Незабудки | страница 50
Какой я был дурак и самовлюбленный эгоист.
Ведь я мог вернуться домой несколькими месяцами раньше. И застать маму, по крайней мере, в сознании.
И в самом деле обнять ее и принять напоследок ту нежность, которую она всегда на меня проливала.
Время словно остановилось в этой страшной палате.
За окном сделалось совсем темно.
Пару раз заглядывала сестра и, поджав губы, уходила снова.
Потом вдруг мне показалось, что дыхание мамы стало более прерывистым, а стоны — громче и отчетливее. Ей было плохо, она опять испытывала боль…
Наверное, ей надо было сделать укол.
Я выбежал в коридор — искать сестру или врача.
Кругом светили тусклые лампы. Уныние и смерть гонялись друг за другом в пустом коридоре больницы смертников.
Я обежал все несколько раз, пока неожиданно не наткнулся на врача.
Он был усталый и в золотых очках — правда, я не был уверен, что этот тот же самый, я не успел запомнить лица.
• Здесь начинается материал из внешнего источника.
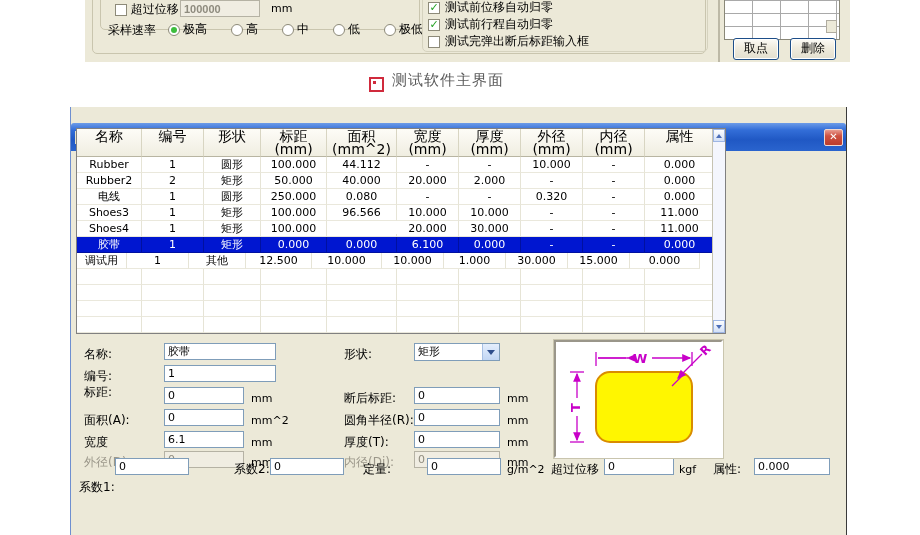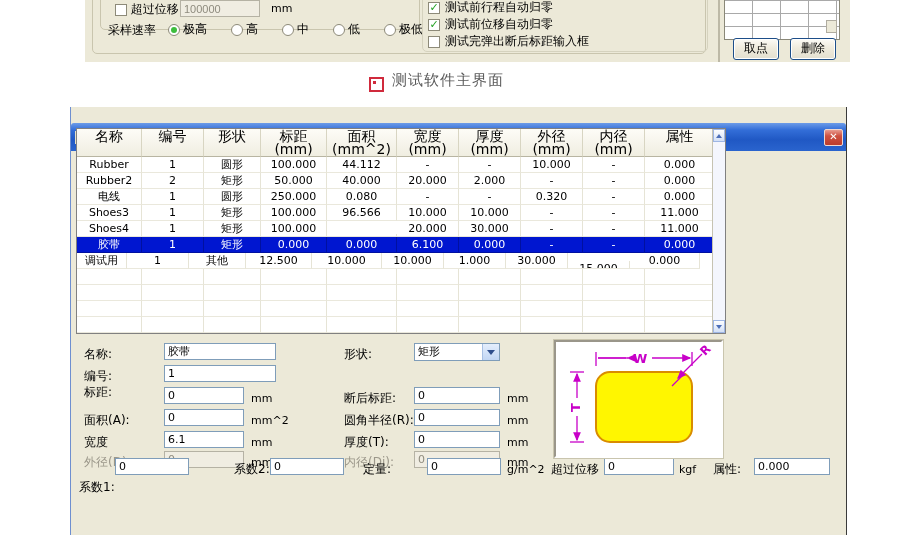--- a/index.html
+++ b/index.html
@@ -17,7 +17,7 @@
   .cb-row{height:17px;line-height:14px;white-space:nowrap;font-size:12px;}
   .cb-row .cbx{margin-right:5px;}
   .dis-input{background:#F0EDE2;border:1px solid #B5B2A4;color:#8E8B7E;font-size:11px;
-             padding:0 3px;box-sizing:border-box;}
+             padding:0 3px;box-sizing:border-box;font-weight:bold;}
   .radio-row{position:absolute;display:flex;gap:24px;align-items:center;}
   .radio-item{display:flex;align-items:center;gap:3px;white-space:nowrap;}
   .radio{width:12px;height:12px;border-radius:50%;border:1px solid #8D8A79;background:#fff;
— Стойте! — крикнул я и схватил его белый рукав. — Моей маме плохо, сделайте ей морфий!
— Ваша мать умирает, юноша, — сухо ответил врач. — Морфий ей уже ни к чему.
— Но она стонет! Ей же больно! Сделайте ей морфий!
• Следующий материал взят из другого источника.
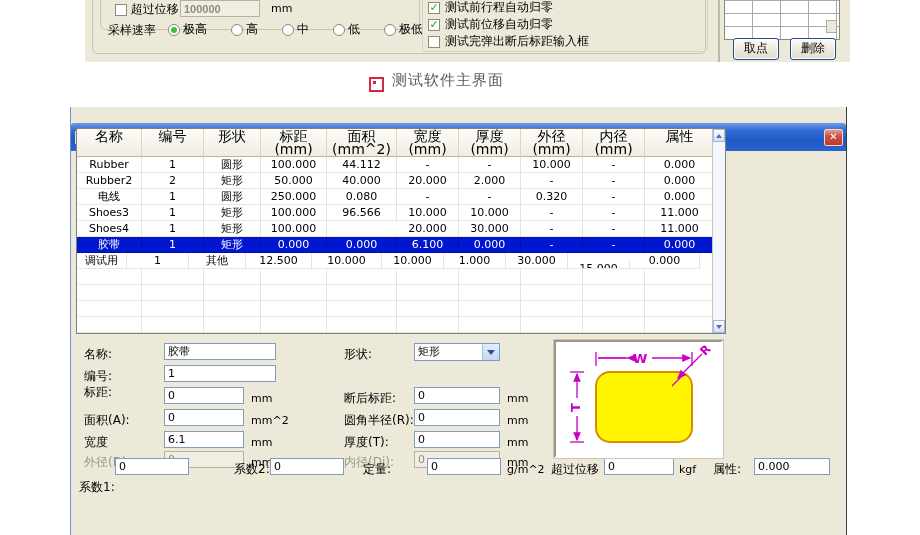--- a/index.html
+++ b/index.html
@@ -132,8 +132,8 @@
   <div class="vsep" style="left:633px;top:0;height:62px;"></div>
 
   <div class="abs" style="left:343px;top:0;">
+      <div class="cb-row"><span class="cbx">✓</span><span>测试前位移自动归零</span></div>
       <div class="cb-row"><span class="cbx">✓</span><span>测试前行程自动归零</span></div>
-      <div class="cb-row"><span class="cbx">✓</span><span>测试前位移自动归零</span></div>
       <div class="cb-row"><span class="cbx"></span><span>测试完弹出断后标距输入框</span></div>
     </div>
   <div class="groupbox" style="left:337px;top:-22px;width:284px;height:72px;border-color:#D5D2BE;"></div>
— Ваша мать умирает, — безразличным голосом повторил доктор и, высвободив рукав, зашагал дальше.
— Нет, стойте! — вдруг срывающимся грубым голосом заорал я. — Вы, собачья свинья! Вы не можете бросить так мою маму! Не… немедленно сделайте ей укол!
Даже не обернувшись на мой крик, врач исчез за поворотом коридора.
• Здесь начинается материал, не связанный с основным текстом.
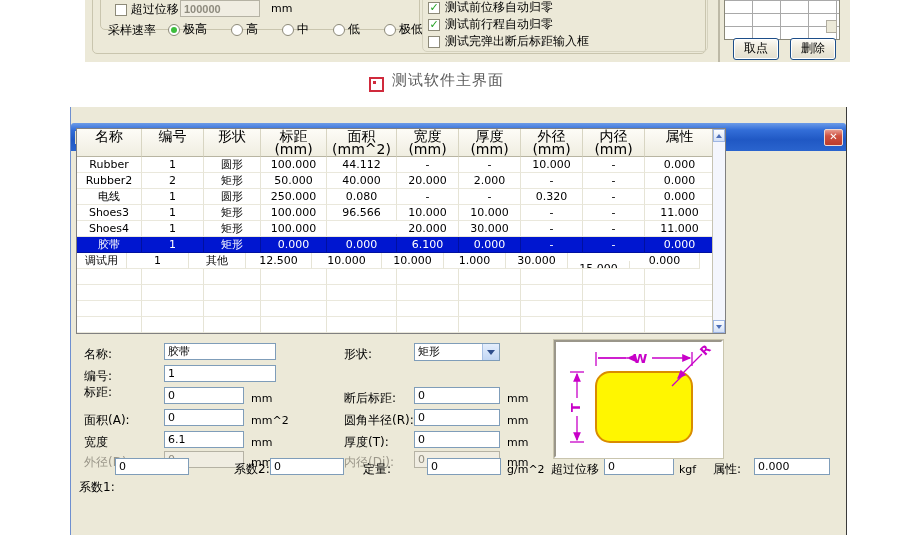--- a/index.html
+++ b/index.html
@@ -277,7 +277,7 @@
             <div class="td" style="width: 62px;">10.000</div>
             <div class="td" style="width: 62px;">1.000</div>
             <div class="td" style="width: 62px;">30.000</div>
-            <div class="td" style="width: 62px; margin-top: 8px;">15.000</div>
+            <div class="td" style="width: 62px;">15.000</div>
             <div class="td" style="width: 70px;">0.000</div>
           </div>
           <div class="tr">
И я вдруг понял, что кричать бесполезно.
Все бесполезно.
Абсолютно все.
Мою маму здесь уже списали со счетов.
Недаром ее перевели в отдельную палату. Где ее смерть не окажет морального давления на соседок.
Таких же обреченных, разъедаемых раком, но все-таки еще верящих в собственное бессмертие.
Моя мама умирает.
И единственное, что мне осталось — побыть с нею до момента смерти, как подобает нормальному сыну.
Я вернулся в палату.
Мама свистела и хрипела.
Мне вдруг показалось, что ей неудобно лежать.
Я приподнял ее невесомое тело и попытался взбить повыше подушки.
Судя по всему, маме и это было уже все равно…
Я снова сел рядом с нею.
И взял ее безжизненную руку.
Руку моей мамы.
Моей светлой мамы с лучистыми голубыми глазами.
Из чьего тела медленно уходила жизнь.
И столь же медленно, перетекая сквозь касание наших рук, убегала жизнь из меня.
Пуповина, некогда соединявшая меня с мамой была давно отрезана. Между нами оставалась лишь мистическая, не существующая в природе связь.
Но она, как выяснилось, оказалось столь сильна, что жизнь вытекала из меня одновременно с агонией мамы.